ELEIÇÕES PODEM INFLUENCIAR COPOM

O analista-chefe da Rico Investimentos, Roberto Indech, no entanto, ressalta que os cenários doméstico e internacional são muito complexos. Por isso, diz, as decisões sobre a Selic serão tomadas na véspera das reuniões do Copom.

— Vivemos um momento complexo, com incerteza eleitoral, preocupação fiscal, expectativa das decisões da Justiça sobre a situação do ex-presidente Lula, atividade econômica prejudicada pela greve dos caminhoneiros, além das tensões entre EUA e China. Portanto, o Copom só terá condições de avaliar se mantém ou não os juros na véspera de cada reunião — diz Indech, que, devido às eleições, não descarta alta de juros ainda este ano.

Tatiana, do Santander, admite ver risco no cenário eleitoral, mas que o impacto ficaria para 2019: — O BC lida com o que é real hoje. A Selic a 6,5% mantém o Brasil na 7ª posição dos maiores juros reais do mundo, segundo ranking elaborado pelo site MoneYou, em parceria com a Infinity Asset Management. O juro real brasileiro é de 2,91%, abaixo de Indonésia, Índia, México, Rússia e Turquia. A lista é encabeçada pela Argentina, que elevou sua taxa básica para 40%, e tem juro real de 23,89%.
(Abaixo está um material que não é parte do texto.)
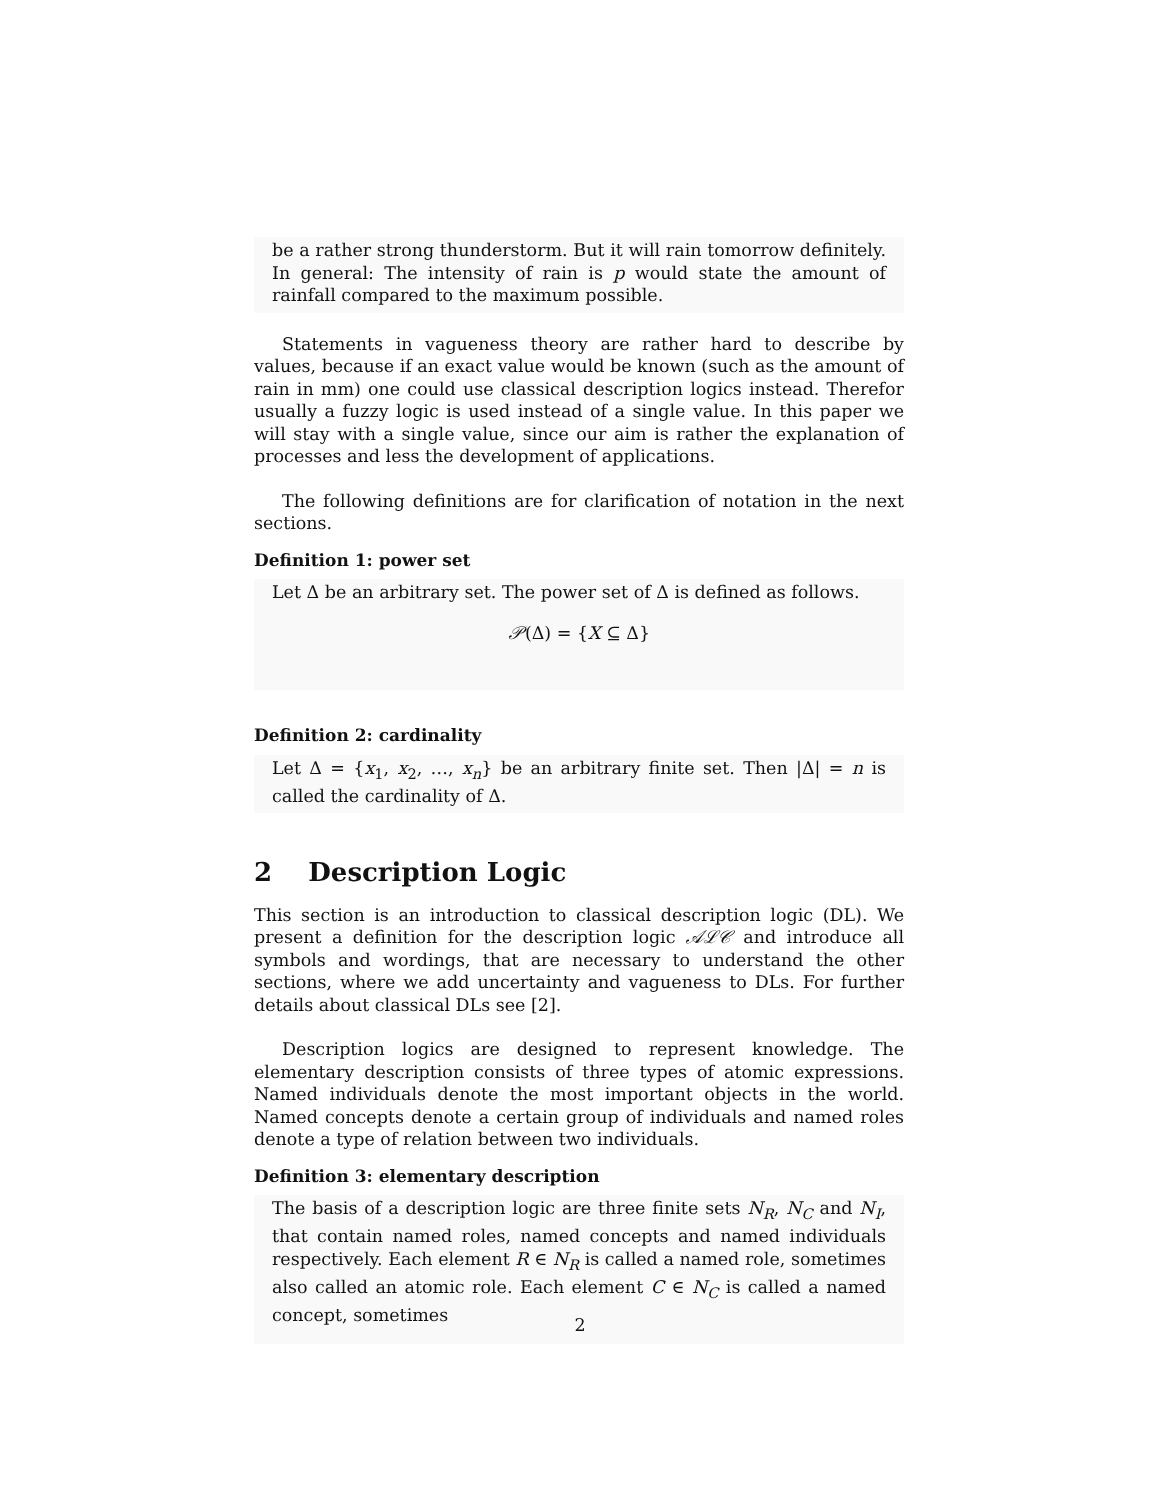be a rather strong thunderstorm. But it will rain tomorrow definitely. In general: The intensity of rain is p would state the amount of rainfall compared to the maximum possible.
Statements in vagueness theory are rather hard to describe by values, because if an exact value would be known (such as the amount of rain in mm) one could use classical description logics instead. Therefor usually a fuzzy logic is used instead of a single value. In this paper we will stay with a single value, since our aim is rather the explanation of processes and less the development of applications.
The following definitions are for clarification of notation in the next sections.
Definition 1: power set
Let Δ be an arbitrary set. The power set of Δ is defined as follows.
𝒫(Δ) = {X ⊆ Δ}
Definition 2: cardinality
Let Δ = {x<sub>1</sub>, x<sub>2</sub>, …, x<sub>n</sub>} be an arbitrary finite set. Then |Δ| = n is called the cardinality of Δ.
2 Description Logic
This section is an introduction to classical description logic (DL). We present a definition for the description logic 𝒜ℒ𝒞 and introduce all symbols and wordings, that are necessary to understand the other sections, where we add uncertainty and vagueness to DLs. For further details about classical DLs see [2].
Description logics are designed to represent knowledge. The elementary description consists of three types of atomic expressions. Named individuals denote the most important objects in the world. Named concepts denote a certain group of individuals and named roles denote a type of relation between two individuals.
Definition 3: elementary description
The basis of a description logic are three finite sets N<sub>R</sub>, N<sub>C</sub> and N<sub>I</sub>, that contain named roles, named concepts and named individuals respectively. Each element R ∈ N<sub>R</sub> is called a named role, sometimes also called an atomic role. Each element C ∈ N<sub>C</sub> is called a named concept, sometimes
2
Entidades ligadas à indústria e ao comércio consideraram acertada a manutenção da Selic em seu mínimo histórico, devido à queda nas projeções para o crescimento da economia. Alencar Burti, da Associação Comercial de São Paulo (ACSP), vê a taxa nesse patamar até o fim do ano. Já para os sindicatos, a Selic continua alta. Miguel Torres, presidente interino da Força Sindical, disse que isso inibe os investimentos e a criação de empregos.